I could hardly breathe, my chest hurt so badly. I wanted to rage that he was wrong, that Ku’Sox was tricking him into giving him what he wanted. But the memory of Ceri and Pierce working together to twist a black curse to kill fairies in my garden rose up, making my stomach sink. She’d been impressed with his skill, and Pierce had been trying to kill demons half his living existence and all of his dead. It had been all I could do to keep Pierce from trying to attack Ku’Sox yesterday. Had it only been yesterday? I thought, gazing at my burned fingers.

A tear brimmed and fell, splashing on them, and I made a fist. I didn’t love Pierce, but it still hurt, still ached. And Ceri. She had been so happy, so alive. She finally had the family that she thought she never would. Now it was gone? She was dead?

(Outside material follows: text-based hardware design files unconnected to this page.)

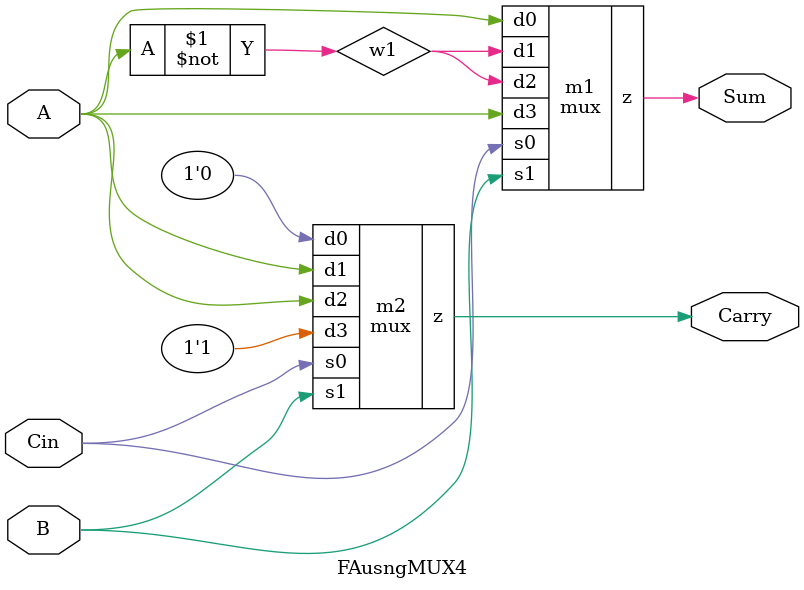
<source format=v>
`timescale 1ns / 1ps
module mux(z,d0,d1,d2,d3,s0,s1);
input d0,d1,d2,d3,s0,s1;
output z;
reg z;
always @(d0 or d1 or d2 or d3 or s0 or s1)
 begin
 case({s0,s1})
 2'b00: z<=d0;
 2'b01: z<=d1;
 2'b10: z<=d2;
 2'b11: z<=d3;
 endcase
 end
 endmodule

module FAusngMUX4(A, B, Cin, Sum, Carry);
    input A;
    input B;
    input Cin;
    output Sum;
    output Carry;
	wire  w1;
	 assign w1=~A;
	mux m1(Sum,A,w1,w1,A,Cin,B);
	mux m2(Carry,0,A,A,1,Cin,B);
	
endmodule

</source>
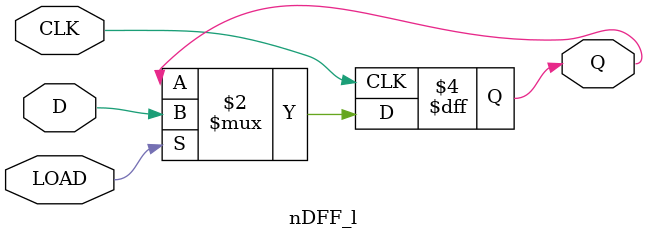
<source format=v>
/**@file
 * Cell - DFF (D Flip Flop) with sync Load Port
 */

/***************************************************************************/
/*  Nano-cpu 32000 (High-Performance Superscalar Processor)                */
/*                                                                         */
/*  Copyright (C) 2019 cassuto <psc-system@outlook.com>, China.            */
/*  This project is free edition; you can redistribute it and/or           */
/*  modify it under the terms of the GNU Lesser General Public             */
/*  License(GPL) as published by the Free Software Foundation; either      */
/*  version 2.1 of the License, or (at your option) any later version.     */
/*                                                                         */
/*  This project is distributed in the hope that it will be useful,        */
/*  but WITHOUT ANY WARRANTY; without even the implied warranty of         */
/*  MERCHANTABILITY or FITNESS FOR A PARTICULAR PURPOSE.  See the GNU      */
/*  Lesser General Public License for more details.                        */
/***************************************************************************/

`include "ncpu32k_config.h"

module nDFF_l # (
   parameter DW = 1 // Data Width in bits
)
(
   input CLK,
   input LOAD,
   input [DW-1:0] D, // Data input
   output reg [DW-1:0] Q // Data output
);
   always @(posedge CLK) begin
      if (LOAD)
`ifdef SYNTHESIS
         Q <= D;
`else
         Q <= #1 D;
`endif
   end

   // synthesis translate_off
`ifndef SYNTHESIS

   // Assertions
`ifdef NCPU_ENABLE_ASSERT
`ifdef NCPU_CHECK_X
   always @(posedge CLK) begin
      if((^D) === 1'bx)
         $fatal ("\n DFF: uncertain state! \n");
   end
`endif
`endif

`endif
   // synthesis translate_on

endmodule

</source>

My grief began to shift to anger. I could do things when I was angry.

"Ellasbeth didn’t tell me any of this," I said, and Trent looked up, blinking as if he was rearranging his thoughts.

"Ellasbeth doesn’t know," Trent said, his chest heaving with a sudden breath.

"Quen?" I asked, my voice rising at the end into a squeak. "Does Quen know?" Ellasbeth said he was in the basement trying to get the vault door open. If he managed it, he would be cut down in seconds, helpless without his magic.

Trent was writing in that book again, his numbers careful and precise. "Quen removed her body from my office," he said dully. "Ku’Sox left her there for me."

I thought I was going to throw up. Trent was calm, but I could see the rage underneath. Lucy had to still be alive. "Lucy? Bis?" I asked, and his writing hand faltered.

"Alive," he said, and my rapid breathing sounded harsh. "For the time being. You should leave before he finds you. Our plan can still work. You’ll have to do much of it alone, though."